2A young female patient paused a consultation mid-discussion of her acne to take a text message. ‘Is Dundee in Scotland?’ she asked, as she scrutinised her iPhone. I replied that it was. She texted her reply, and we continued in the direction of oxytetracycline as though nothing had happened.

3)  I had a discussion with a poor, naive pharmacist who couldn’t believe two things. First, that a third of prescriptions we write don’t even make it to the pharmacy. And second, that this is because we GPs sometimes write unnecessary scripts as a way of terminating the consultation.

4)  I’m suffering an epidemic of patients presenting with chilling opening statements like ‘I don’t know where to start’ and ‘I really need sorting out’. Inevitably, there comes a point in these interactions where I want to scream: ‘For f***s sake, don’t you realise I’ve only got 10 minutes?’ So I do. This shocks the patient: not the screaming and swearing, which they expect, but the constraint of time.

So, let’s put all this together. My consultations are too long. We need a legitimate way of terminating them.
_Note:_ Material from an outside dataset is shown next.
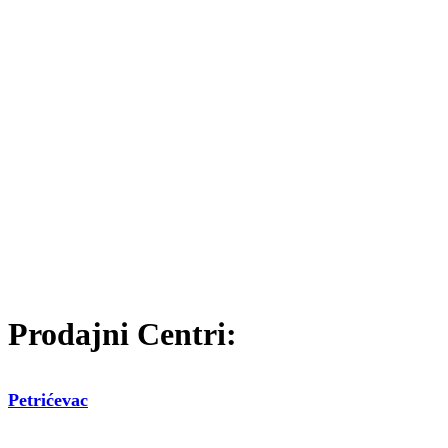
Prodajni Centri:
Petrićevac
Patients are blissfully ignorant of our time pressures. They are perfectly happy to accept and respond to text messages during the consultation. We have a fabulous new computer system which is capable of anything.

Bleedin’ obvious, isn’t it? As soon as I press, ‘consult’ on my computer, a software clock starts ticking.

And as it reaches 10 minutes, something wonderful happens. No, an ejector seat doesn’t spring into life, the patient doesn’t fall into a pit of vipers, I don’t pull out a Kalashnikov, nor any of the other wacky and hilarious consultation-ending ploys I’ve described in previous columns, wacky and hilarious though they are.

No. What happens is, my computer texts the patient a message. It says: ‘Your 10-minute consultation is over. Now just go.’

It’s genius. And if any naysayer out there says computers can’t send texts, I say, oh yes, my new one can. I think.

Or, if it can’t, find a way. There’s a day out to a desolate hotel in it for you.